• [Problem to work on]:
Decide whether each statement below agrees with the excerpt. Answer yes or no for each and quote the words of the excerpt that decide it.
1. The chapter titled "The Rothschilds Win Again" spans the years 1815 to 1825.
2. The lines of "Scarlet Begonias" are credited to Malcolm X.
3. The figure caption dates The Battle of New Orleans painting to 1815.

Excerpt Start Marker

Fig. 1.10. The Battle of New Orleans by Jean Hyacinthe de Laclotte (1815). New Orleans Museum of Art


2
The Rothschilds Win Again
1815–1825

Scarlet Begonias
As I picked up my matches and was closing the door,
I had one of those flashes I’d been there before, been there before.
Well, I ain’t always right but I’ve never been wrong.
Seldom turns out the way it does in a song.
Once in a while you get shown the light
In the strangest of places if you look at it right.
GRATEFUL DEAD

America preaches integration and practices segregation.

MALCOLM X

As the War of 1812 and the Napoleonic Wars were ending the Rothschild dynasty was entering its
prime. From 1813 to 1815, five Rothschild brothers would largely finance the British war efforts
against Napoleon while also supplying gold to the same army it was fighting against. Nathan
Rothschild happened to be in England supplying money to the Duke of Wellington’s armies while
Jacob Rothschild was in France supplying money to Napoleon’s army, thus cleverly funding both
sides of the war.
The Rothschild bankers loved wars, because by playing both sides they were guaranteed by
the government to be recipients of massive amounts of money via hyperinflation from the debt they
helped create. They didn’t care who won; they just wanted to have a war! The Rothschilds owed their
dynasty to wars and more specifically to Napoleon’s epic defeat at Waterloo. Because they owned a
series of banks spread throughout Europe, the family had unparalleled access to new information.

Excerpt End Marker
Available data Start Marker

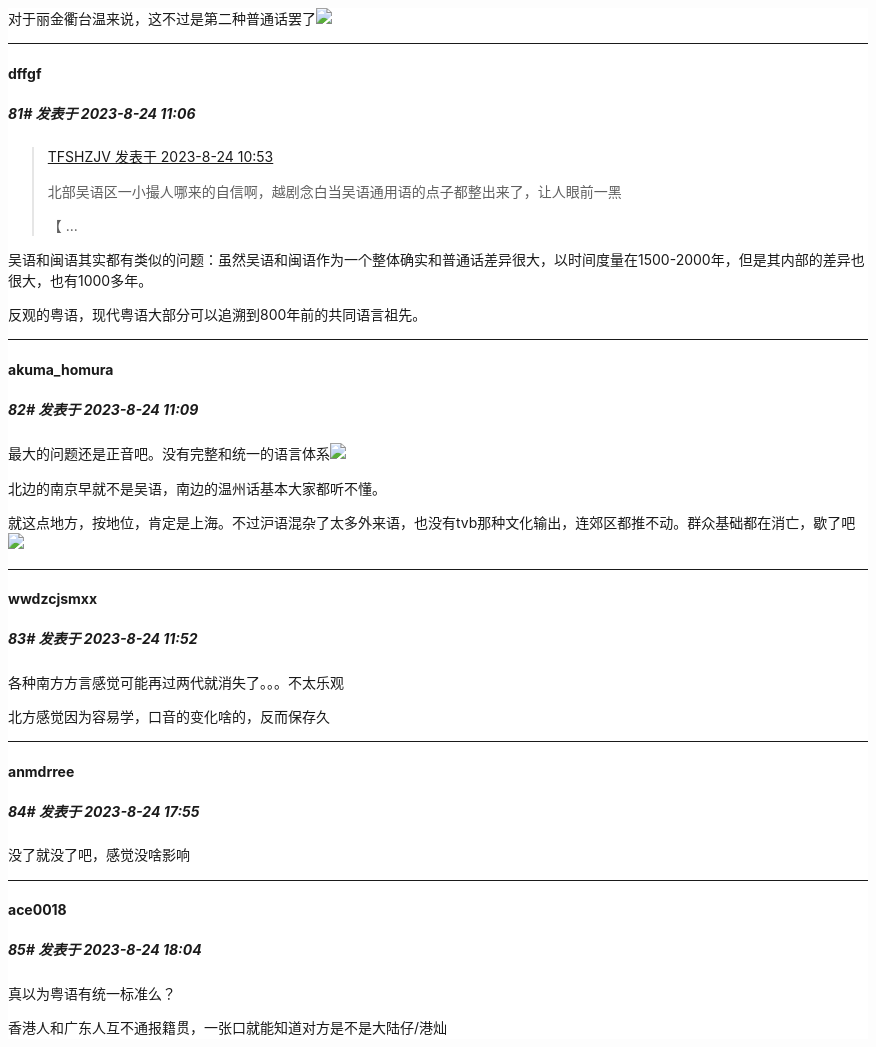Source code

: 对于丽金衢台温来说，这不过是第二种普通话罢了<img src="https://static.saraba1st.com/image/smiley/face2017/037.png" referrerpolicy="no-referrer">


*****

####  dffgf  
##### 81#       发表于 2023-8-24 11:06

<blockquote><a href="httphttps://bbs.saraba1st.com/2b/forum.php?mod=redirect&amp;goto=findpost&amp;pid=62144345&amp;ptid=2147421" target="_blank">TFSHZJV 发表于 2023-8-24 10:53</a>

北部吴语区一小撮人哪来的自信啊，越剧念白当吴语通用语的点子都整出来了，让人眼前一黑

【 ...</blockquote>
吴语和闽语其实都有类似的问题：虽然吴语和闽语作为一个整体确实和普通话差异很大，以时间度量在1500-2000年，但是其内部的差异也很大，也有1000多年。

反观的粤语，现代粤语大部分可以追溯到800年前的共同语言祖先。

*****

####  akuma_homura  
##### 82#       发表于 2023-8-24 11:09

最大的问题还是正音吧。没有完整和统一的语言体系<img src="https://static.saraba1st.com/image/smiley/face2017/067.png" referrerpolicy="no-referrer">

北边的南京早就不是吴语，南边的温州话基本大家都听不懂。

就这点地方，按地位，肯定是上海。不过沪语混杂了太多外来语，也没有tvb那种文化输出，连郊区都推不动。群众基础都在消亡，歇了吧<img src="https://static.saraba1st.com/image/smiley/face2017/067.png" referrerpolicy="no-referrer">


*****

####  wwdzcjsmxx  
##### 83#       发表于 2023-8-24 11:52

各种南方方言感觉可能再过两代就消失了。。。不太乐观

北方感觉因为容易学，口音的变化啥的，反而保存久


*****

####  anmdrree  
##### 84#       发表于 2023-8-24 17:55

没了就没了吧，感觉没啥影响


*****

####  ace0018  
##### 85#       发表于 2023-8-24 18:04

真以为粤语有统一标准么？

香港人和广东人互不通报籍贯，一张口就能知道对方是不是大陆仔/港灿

Available data End Marker
Available data Start Marker

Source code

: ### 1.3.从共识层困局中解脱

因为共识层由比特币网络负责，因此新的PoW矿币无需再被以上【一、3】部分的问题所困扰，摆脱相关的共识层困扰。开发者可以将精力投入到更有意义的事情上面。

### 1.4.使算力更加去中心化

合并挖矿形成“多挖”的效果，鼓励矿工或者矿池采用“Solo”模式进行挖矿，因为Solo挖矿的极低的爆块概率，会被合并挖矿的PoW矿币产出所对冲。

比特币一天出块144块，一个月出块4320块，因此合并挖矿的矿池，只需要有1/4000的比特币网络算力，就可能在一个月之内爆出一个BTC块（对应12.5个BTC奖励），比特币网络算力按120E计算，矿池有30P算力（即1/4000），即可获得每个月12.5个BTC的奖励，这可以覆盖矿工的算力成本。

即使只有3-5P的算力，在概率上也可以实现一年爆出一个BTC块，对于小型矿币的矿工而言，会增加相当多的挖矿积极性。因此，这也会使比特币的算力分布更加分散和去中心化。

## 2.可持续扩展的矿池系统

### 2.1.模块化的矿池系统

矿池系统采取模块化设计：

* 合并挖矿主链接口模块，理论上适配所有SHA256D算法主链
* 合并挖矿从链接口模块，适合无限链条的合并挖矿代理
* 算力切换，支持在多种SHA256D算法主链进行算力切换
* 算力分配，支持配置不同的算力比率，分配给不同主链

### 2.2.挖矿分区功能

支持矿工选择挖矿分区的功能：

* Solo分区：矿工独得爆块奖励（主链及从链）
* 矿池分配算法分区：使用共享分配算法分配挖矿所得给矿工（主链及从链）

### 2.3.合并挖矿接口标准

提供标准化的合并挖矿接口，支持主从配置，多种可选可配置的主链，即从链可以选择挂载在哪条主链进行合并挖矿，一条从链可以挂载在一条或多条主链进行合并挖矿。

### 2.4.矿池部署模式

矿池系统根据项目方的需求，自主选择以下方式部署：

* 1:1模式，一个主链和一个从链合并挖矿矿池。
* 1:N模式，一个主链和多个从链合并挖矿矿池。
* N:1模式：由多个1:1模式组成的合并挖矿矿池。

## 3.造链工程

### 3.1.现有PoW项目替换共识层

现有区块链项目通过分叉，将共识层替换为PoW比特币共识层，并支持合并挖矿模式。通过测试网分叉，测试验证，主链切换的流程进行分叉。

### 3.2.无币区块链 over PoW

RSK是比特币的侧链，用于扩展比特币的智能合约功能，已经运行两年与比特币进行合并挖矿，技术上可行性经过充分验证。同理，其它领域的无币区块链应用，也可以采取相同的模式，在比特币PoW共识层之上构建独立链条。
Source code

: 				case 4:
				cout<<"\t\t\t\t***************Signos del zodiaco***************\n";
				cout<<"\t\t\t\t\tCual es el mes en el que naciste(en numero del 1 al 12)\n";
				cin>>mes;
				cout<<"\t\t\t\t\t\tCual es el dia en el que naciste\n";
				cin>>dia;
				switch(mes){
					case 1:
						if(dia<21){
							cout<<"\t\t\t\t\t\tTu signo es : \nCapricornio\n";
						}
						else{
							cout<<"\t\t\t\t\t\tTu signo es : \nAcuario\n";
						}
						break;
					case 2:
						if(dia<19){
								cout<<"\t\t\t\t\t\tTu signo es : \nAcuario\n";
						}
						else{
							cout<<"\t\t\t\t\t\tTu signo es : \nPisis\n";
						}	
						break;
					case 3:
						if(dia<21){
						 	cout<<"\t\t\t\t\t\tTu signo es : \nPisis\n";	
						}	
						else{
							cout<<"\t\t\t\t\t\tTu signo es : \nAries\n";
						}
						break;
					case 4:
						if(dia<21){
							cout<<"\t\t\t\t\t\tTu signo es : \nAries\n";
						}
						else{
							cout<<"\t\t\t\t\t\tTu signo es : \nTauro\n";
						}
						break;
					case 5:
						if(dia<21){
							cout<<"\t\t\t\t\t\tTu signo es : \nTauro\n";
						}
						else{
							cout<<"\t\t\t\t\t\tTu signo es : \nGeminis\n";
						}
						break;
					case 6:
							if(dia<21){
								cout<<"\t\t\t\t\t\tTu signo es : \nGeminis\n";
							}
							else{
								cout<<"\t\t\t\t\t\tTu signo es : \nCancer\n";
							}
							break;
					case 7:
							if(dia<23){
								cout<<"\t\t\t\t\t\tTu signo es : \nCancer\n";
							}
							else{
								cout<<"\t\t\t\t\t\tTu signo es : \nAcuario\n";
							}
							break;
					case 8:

Available data End Marker

• [Response box]:
1. Yes: "1815–1825"
2. No: "GRATEFUL DEAD"
3. Yes: "The Battle of New Orleans by Jean Hyacinthe de Laclotte (1815)"